Enter the address of your NAS server. Use AFP or SMB according to your setting in the step 1.3.2. After specifying the address, click Connect.
Enter your account credentials, and click Connect.
Select Time Machine Folder from the list, and then click OK.
2.2 Configure Time Machine to set DiskStation as its backup disk
- On your Mac, open System Preferences from the Dock, and click Time Machine.
- Check the Back Up Automatically box, and click Select Disk.
Choose the shared folder you created, which is Time Machine Folder in this case, and then click Use Disk.
The system will prompt you to provide your account credentials. Enter the username and password of the user you just created, and click Connect.
- Time Machine will start backing up data soon after.
3. More Information on Apple Time Machine
If you would like to learn more about Time Machine, you can consult Apple’s Time Machine support page.

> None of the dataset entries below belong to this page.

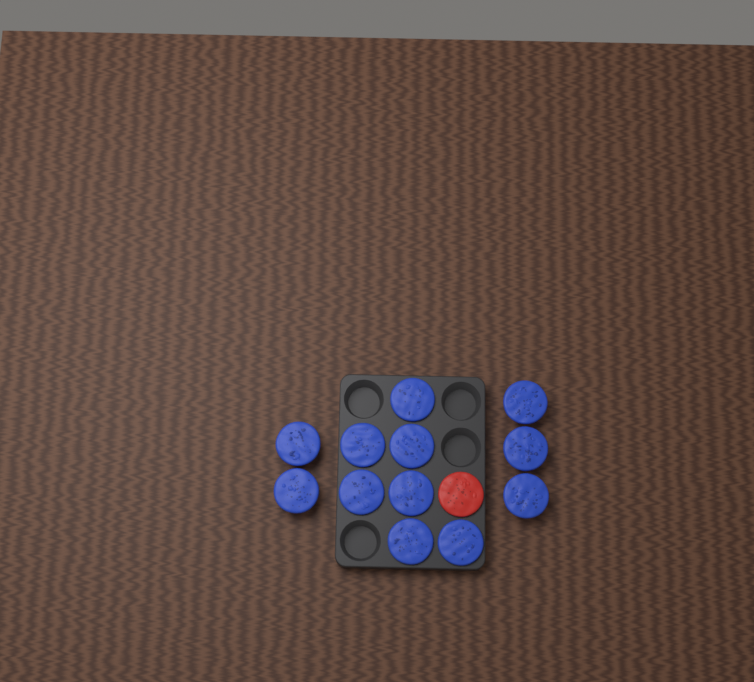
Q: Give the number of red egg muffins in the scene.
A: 1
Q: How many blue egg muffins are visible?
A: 12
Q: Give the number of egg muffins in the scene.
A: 13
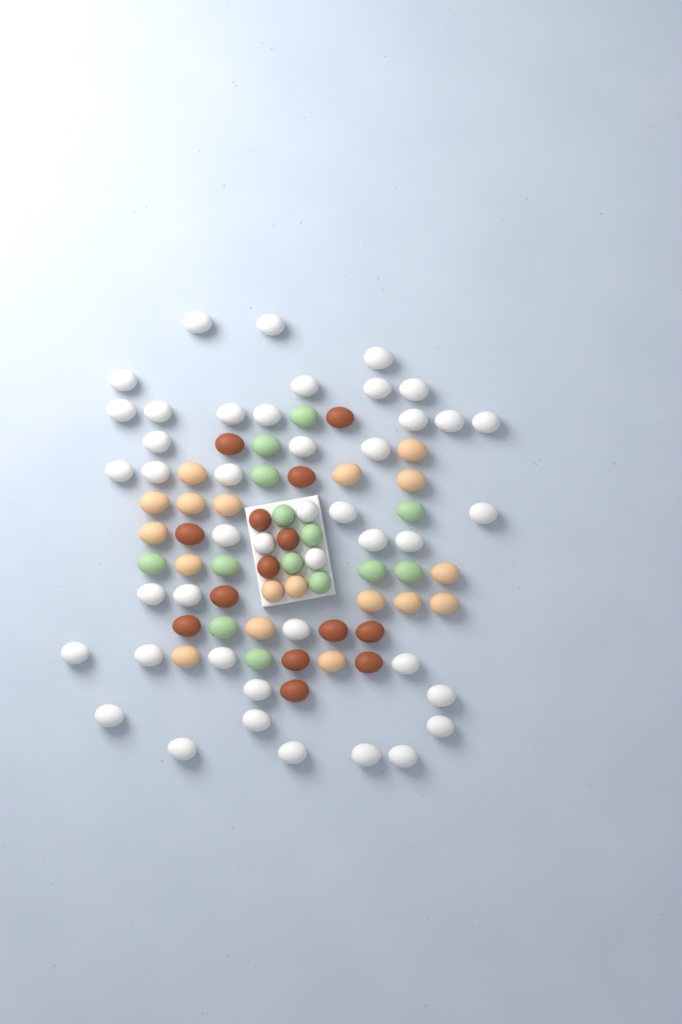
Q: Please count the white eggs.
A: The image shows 44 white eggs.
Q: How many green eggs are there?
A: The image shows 14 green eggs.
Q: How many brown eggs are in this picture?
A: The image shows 14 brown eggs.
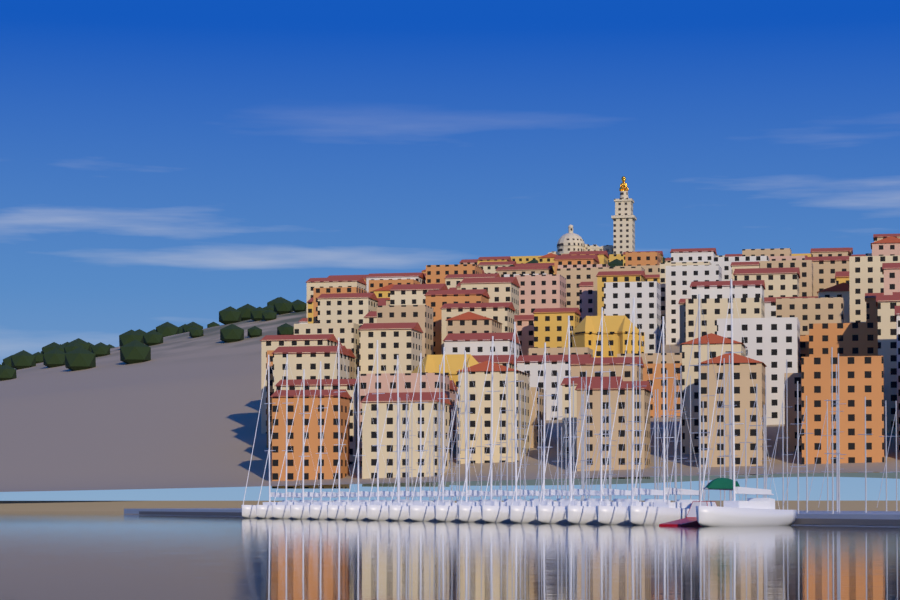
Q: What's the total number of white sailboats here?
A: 19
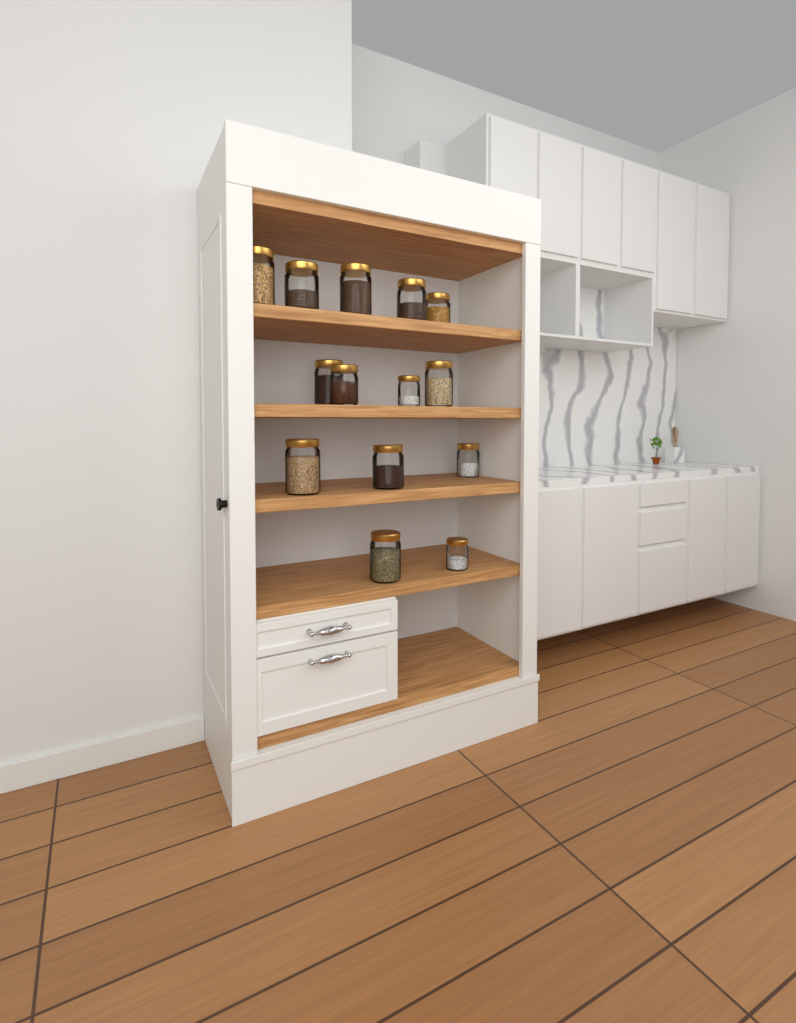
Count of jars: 14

IMPORTANT Things to Remember
- I recommended you set a quota to prevent Time Machine from occupying your entire NAS storage space. In general, the quota should be at least two or three times the size of your Mac’s hard drive or the amount of data to be backed up. Then you can maintain versions or different devices adequately.
- Only on models that support the Btrfs file system can users set usage quotas for individual folders. If your NAS server only supports the EXT4 system, you can only set a usage quota for the entire volume.

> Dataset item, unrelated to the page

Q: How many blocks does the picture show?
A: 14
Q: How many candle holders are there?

- (For more techie users) Time Machine supports both SMB and AFP. For macOS Sierra and later, Time Machine uses SMB, instead of AFP, as the default protocol.
- (For more techie users) If you want to back up your files via SMB, please go to the SMB section on the same tab, and check the Enable SMB service box.
- (For more techie users) If you chose to use SMB in the step 1.3.2, please check the Enable Bonjour Time Machine broadcast via SMB box instead. Choose the shared folder you just created and click Apply. Then click Yes in the popup window to confirm and save your settings.